1. Joshua Tree National Park | 2. Death Valley National Park | 3. Point Reyes National Seashore | 4. Yosemite National Park | 5. Cabrillo National Monument | 6. Santa Monica Mountains National | 7. Bonus Parks


1. Joshua Tree National Park

Joshua Tree National is aptly named for the multitude of trees that you will find all over the landscape. These trees are a weirdly tall species of yucca and lend the park an otherworldly feeling. 

Beyond the trees present here, you would find unique rock formations — boulders of various sizes that glitter when the southern California sun reflects off of them. 

This park is a major attraction for rock climbers all over the world and it goes without saying that while you don’t need to be a pro to enjoy some rock scrambling, you do need to be careful. 

With a land size of over 800,000 acres, this park is an epitome of beauty and offers endless sites for you to relax and explore. 

If you’re big on birding or stargazing or perhaps some rock climbing, the Joshua National Tree pack offers adventures of all sorts. 

At night, the stars over this park come alive, and with little or no humidity and light pollution eliminated, you have an amazingly vivid picture of the Milky Way. 


To enjoy the best of this stargazing experience, you can schedule your trip to fall around the occurrence of a meteor shower such as the Orionids in October, the Leonids in November, or the Geminids in December. 

The best conditions are in early spring, late fall, and winter, and the campsites provide a taste of living outdoors. Of the nine campsites in the park, only two — Cottonwood and Black Rock offer running water and none have an RV hookup service.

The park is located about 125 miles east of Los Angeles, very close to the desert oases of Twenty-nine Palms and Palm Spring which have air-conditioned accommodation ranging from highly affordable to luxurious.  

Hike the 7.2-mile round trip trail to the Lost Palms Oasis, a hike that comprises a historic Native American footpath that leads to a boulder canyon with a cool oasis hidden deep within. You may even notice some big-horned sheep during the hike.   


2. Death Valley National Park

The name may sound like that of one of the parks from a horror movie but don’t be taken in by the ominous name.

While this vast area of land of Death Valley National Park, found in the East Californian desert is unbearably hot for most of the year, a visit in early spring or winter would show you a large expanse of land that boasts of so much beauty and vibrancy. 

On your first visit, you might be amazed by the vividness of the desert’s colours.

There’s a bit of a story to this place — the people of the Timbisha tribe have lived and thrived here for thousands of years, with seasonal migration between the fertile mountains and the valley floor. 

It got its name Death Valley in 1849 from a band of California-bound gold rushers who got lost and lost a member of their band while trying to cross the valley. 

However, this history hasn’t prevented an annual 135-mile race,  Badwater Ultramarathon, from taking place in the massive valley every mid-July. 


Accommodation is no issue with the park boasting of nine campsites as well as a host of air-conditioned lodges including the Panamint Springs resort (doubles from $79, quadruples $94), the Ranch at Death Valley (doubles from $140) and the Furnace Creek Inn with a bit of history itself (doubles from $365).

**Data shown**:
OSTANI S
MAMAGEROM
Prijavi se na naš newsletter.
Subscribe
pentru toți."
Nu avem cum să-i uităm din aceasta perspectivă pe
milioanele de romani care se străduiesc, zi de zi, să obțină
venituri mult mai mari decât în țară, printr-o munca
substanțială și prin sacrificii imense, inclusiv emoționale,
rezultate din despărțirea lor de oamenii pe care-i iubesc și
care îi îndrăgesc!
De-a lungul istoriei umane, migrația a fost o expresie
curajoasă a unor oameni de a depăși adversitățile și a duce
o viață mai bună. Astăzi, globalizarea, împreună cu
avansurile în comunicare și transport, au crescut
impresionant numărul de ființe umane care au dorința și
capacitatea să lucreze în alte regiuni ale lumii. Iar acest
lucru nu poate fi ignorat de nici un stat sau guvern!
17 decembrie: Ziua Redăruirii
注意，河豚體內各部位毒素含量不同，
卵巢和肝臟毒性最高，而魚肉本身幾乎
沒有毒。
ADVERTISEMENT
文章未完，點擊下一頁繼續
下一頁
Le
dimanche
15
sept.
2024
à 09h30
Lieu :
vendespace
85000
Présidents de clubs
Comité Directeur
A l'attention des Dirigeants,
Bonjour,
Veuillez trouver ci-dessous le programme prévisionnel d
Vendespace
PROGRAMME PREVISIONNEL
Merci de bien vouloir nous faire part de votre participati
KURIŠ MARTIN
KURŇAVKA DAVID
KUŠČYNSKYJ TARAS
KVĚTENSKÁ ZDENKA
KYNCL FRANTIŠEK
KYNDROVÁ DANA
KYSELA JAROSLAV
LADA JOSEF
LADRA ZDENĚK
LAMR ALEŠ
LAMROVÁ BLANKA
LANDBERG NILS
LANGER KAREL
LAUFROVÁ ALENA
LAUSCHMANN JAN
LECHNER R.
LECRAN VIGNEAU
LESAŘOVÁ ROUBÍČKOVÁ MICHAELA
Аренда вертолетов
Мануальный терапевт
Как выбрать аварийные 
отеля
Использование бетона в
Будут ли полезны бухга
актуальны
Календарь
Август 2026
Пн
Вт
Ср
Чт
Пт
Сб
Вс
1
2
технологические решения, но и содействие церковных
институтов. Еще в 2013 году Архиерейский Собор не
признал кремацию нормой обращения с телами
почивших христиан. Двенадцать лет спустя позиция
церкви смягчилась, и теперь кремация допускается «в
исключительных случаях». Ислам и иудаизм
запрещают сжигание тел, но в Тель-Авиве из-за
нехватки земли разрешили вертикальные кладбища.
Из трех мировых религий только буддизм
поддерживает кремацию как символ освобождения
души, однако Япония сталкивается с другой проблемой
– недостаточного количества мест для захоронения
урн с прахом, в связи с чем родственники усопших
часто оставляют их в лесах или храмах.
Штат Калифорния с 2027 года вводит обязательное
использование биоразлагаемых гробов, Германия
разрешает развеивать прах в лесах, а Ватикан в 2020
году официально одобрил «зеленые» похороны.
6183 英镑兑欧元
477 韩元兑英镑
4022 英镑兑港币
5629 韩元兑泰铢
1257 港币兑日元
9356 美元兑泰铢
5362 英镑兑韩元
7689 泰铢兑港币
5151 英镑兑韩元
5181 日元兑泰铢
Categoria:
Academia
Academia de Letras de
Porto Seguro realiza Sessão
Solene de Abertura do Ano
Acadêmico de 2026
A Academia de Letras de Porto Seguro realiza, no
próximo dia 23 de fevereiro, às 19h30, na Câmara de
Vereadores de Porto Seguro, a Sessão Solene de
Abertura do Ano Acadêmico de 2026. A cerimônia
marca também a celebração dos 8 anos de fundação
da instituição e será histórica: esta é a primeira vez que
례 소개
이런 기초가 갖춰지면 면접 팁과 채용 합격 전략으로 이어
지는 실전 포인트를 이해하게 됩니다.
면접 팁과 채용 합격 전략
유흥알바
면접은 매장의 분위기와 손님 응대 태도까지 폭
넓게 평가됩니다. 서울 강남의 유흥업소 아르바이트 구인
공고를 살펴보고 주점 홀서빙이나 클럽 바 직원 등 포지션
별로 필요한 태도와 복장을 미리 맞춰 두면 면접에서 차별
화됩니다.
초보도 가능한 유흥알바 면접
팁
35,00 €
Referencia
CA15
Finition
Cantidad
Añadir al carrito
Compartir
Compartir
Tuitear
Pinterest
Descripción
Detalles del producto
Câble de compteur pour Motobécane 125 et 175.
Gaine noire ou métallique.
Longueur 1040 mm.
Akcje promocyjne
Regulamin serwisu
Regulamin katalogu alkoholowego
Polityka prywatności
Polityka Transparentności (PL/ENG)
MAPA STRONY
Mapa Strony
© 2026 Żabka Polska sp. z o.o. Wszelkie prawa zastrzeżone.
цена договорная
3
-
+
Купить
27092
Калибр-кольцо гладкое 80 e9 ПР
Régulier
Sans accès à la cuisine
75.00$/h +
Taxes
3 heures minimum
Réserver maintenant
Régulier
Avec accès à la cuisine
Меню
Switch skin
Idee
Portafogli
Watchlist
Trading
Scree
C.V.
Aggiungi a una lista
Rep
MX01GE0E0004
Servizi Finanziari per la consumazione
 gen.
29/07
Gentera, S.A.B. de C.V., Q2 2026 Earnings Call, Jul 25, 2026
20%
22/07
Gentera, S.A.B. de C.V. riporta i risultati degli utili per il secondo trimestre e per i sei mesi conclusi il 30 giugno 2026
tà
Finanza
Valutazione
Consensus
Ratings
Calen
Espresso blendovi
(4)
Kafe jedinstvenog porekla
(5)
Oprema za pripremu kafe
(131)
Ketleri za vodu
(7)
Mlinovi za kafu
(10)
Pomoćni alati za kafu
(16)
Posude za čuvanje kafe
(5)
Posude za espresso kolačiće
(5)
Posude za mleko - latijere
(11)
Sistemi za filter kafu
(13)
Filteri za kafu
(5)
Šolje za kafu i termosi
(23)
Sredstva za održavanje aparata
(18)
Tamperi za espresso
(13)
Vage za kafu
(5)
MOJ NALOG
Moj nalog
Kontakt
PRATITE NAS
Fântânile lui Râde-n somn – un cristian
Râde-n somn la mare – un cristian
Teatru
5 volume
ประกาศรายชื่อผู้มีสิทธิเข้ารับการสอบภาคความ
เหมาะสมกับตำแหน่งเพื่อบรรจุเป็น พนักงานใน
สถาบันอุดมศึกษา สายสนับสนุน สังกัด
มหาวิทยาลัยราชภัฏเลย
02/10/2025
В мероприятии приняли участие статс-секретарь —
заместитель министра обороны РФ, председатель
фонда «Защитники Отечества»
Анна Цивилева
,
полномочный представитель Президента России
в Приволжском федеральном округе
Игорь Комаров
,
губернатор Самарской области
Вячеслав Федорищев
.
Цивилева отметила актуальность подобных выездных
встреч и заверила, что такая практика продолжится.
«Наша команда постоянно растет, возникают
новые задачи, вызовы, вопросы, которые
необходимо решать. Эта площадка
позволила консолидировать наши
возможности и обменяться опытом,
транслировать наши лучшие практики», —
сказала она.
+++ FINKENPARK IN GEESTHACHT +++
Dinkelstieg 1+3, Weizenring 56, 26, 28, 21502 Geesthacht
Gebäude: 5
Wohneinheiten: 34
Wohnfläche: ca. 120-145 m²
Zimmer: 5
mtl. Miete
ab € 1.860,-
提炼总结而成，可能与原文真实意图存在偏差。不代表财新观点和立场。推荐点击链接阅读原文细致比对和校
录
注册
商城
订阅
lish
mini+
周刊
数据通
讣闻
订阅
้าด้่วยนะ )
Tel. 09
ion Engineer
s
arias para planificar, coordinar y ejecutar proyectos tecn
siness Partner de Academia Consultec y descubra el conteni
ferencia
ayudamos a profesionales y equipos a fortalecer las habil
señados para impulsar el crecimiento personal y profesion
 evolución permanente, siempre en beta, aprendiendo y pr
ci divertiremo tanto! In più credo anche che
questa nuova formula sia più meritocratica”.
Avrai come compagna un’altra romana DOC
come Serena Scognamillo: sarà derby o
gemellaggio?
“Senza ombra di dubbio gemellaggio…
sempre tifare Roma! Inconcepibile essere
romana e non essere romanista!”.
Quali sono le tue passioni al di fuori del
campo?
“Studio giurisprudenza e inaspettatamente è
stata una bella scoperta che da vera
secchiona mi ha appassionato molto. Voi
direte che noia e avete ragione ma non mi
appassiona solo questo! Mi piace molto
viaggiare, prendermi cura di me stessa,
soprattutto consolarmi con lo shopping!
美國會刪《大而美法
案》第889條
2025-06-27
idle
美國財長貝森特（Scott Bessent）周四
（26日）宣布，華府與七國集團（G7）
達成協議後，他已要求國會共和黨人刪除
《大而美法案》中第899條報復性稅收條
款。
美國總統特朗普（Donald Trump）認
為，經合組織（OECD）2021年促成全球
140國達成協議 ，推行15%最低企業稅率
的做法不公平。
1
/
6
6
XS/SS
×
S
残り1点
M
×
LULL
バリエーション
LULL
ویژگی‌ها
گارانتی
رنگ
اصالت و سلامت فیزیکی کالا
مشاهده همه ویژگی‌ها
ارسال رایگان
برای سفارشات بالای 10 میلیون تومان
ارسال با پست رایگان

**Problems and tasks**:
1. Copy the rows exactly, from the first line down to the line containing "души, однако Япония", with both of those lines included.
2. Continue the article on California national parks from the point where it stops.
The rows have no connection to the article on California national parks.

**Answers by item**:
1.
OSTANI S
MAMAGEROM
Prijavi se na naš newsletter.
Subscribe
pentru toți."
Nu avem cum să-i uităm din aceasta perspectivă pe
milioanele de romani care se străduiesc, zi de zi, să obțină
venituri mult mai mari decât în țară, printr-o munca
substanțială și prin sacrificii imense, inclusiv emoționale,
rezultate din despărțirea lor de oamenii pe care-i iubesc și
care îi îndrăgesc!
De-a lungul istoriei umane, migrația a fost o expresie
curajoasă a unor oameni de a depăși adversitățile și a duce
o viață mai bună. Astăzi, globalizarea, împreună cu
avansurile în comunicare și transport, au crescut
impresionant numărul de ființe umane care au dorința și
capacitatea să lucreze în alte regiuni ale lumii. Iar acest
lucru nu poate fi ignorat de nici un stat sau guvern!
17 decembrie: Ziua Redăruirii
注意，河豚體內各部位毒素含量不同，
卵巢和肝臟毒性最高，而魚肉本身幾乎
沒有毒。
ADVERTISEMENT
文章未完，點擊下一頁繼續
下一頁
Le
dimanche
15
sept.
2024
à 09h30
Lieu :
vendespace
85000
Présidents de clubs
Comité Directeur
A l'attention des Dirigeants,
Bonjour,
Veuillez trouver ci-dessous le programme prévisionnel d
Vendespace
PROGRAMME PREVISIONNEL
Merci de bien vouloir nous faire part de votre participati
KURIŠ MARTIN
KURŇAVKA DAVID
KUŠČYNSKYJ TARAS
KVĚTENSKÁ ZDENKA
KYNCL FRANTIŠEK
KYNDROVÁ DANA
KYSELA JAROSLAV
LADA JOSEF
LADRA ZDENĚK
LAMR ALEŠ
LAMROVÁ BLANKA
LANDBERG NILS
LANGER KAREL
LAUFROVÁ ALENA
LAUSCHMANN JAN
LECHNER R.
LECRAN VIGNEAU
LESAŘOVÁ ROUBÍČKOVÁ MICHAELA
Аренда вертолетов
Мануальный терапевт
Как выбрать аварийные 
отеля
Использование бетона в
Будут ли полезны бухга
актуальны
Календарь
Август 2026
Пн
Вт
Ср
Чт
Пт
Сб
Вс
1
2
технологические решения, но и содействие церковных
институтов. Еще в 2013 году Архиерейский Собор не
признал кремацию нормой обращения с телами
почивших христиан. Двенадцать лет спустя позиция
церкви смягчилась, и теперь кремация допускается «в
исключительных случаях». Ислам и иудаизм
запрещают сжигание тел, но в Тель-Авиве из-за
нехватки земли разрешили вертикальные кладбища.
Из трех мировых религий только буддизм
поддерживает кремацию как символ освобождения
души, однако Япония сталкивается с другой проблемой

2.
One sight that you definitely do not want to miss out on is a view of the Zabriskie Point in all of its multicoloured glory either at sunset or sunrise. A great vantage point is available at a very short distance from the parking area. 


3. Point Reyes National Seashore

California is definitely known for its beautiful beaches filled with bikinis and shorts. But if you would rather a different type of beach, one that brings you more in tune with nature, the Point Reyes national seashore is where to go. 

Located about 36 miles north of San Francisco, it is home to seals and remains one of few wild beaches that California has left. 

This peninsula has been under protection since 1962 to save it from being transformed into a residential area. 

The division of this 180-square-mile park from the mainland is almost completed by Tomales Bay, an elongated body of water created by the San Andreas default which sits in the rift zone. 

The sea cliff and headlands are a haven for a variety of wildlife including nesting seabirds and raptors. You can also find a significantly large herd of tule elk that once had the entire state of California as their habitat, peacefully grazing the peninsula’s northern highlands. 

Reyes national seashore is visited all year round with highs around late December to mid-March. 

This is when the longest mammal migration takes place —  up to 20,000 grey whales migrate from their Alaskan feeding grounds past the peninsula to just off of Baja California, where their breeding grounds are located. 


Point Reyes is located only about an hour north of San Francisco and therefore about six hours from San Diego. The park offers boat-in and backcountry camping but no RV camping or car camping is available. 

There is a multitude of hiking trails to pick from such as the Earthquake trail which is less than a mile and straddles the San Andreas fault, as well as the Kule Loklo trail which comprises a coastal Miwok Native American village that has undergone some restoration. 

If you’ve got more than enough energy to burn, you can set off on the 800-mile American Discovery Trail, the US’s longest hike starting at Point Reyes and trailing to the east of the Atlantic Ocean. 

The only indoor lodging available is the Point Reyes Youth Hostel, which offers private rooms from $82 and can sleep up to five to dorm beds at $25. 


4. Yosemite National Park

Yosemite National park is a sight. The mind-blowing glacier-sculpted geology, fantastic recreational opportunities, and the diverse mix of various wildlife make it one of the most noteworthy national parks near San Diego.

Located about 200 miles east of San Francisco, the story of this park goes as far back as 3 million years ago when the amazing sights were carved by massive glaciers and ice-covered all but the very peaks of Sierra Nevada.

Today, the park is a haven for big-wall rock-climbing enthusiasts, rafting, scenic hiking, as well as fishing and wildlife watching. In the summer, the park brims with people but with winter comes a snowy and quiet paradise that you would want to get lost in. 

Although a lot of park roads and trails are either inaccessible or get closed down from mid-November until late spring, the Yosemite valley stays open all through the year for cross-country and backcountry skiing as well as snowshoeing. To get an unforgettable experience here, take your time exploring. 

The park is best explored on foot since the towering walls are way too high to be seen via a car’s windshield. 


Great hiking trails include the 1½-mile Tuolumne Meadow and the one-mile Glacier Point which offers incredible sights. If you’re looking for a bit of a challenge, you could take on the 7.2-mile walk to the top of Yosemite Falls. 

The gruelling 14-mile hike up Half Dome is for the brave and requires clinging to cables bolted into the rock face. And it requires a permit 

 For lodgings, you can explore accommodation ranging from cabins to wilderness campings to the luxurious Ahwahnee Hotel, where you can board with doubles starting from $360 a night.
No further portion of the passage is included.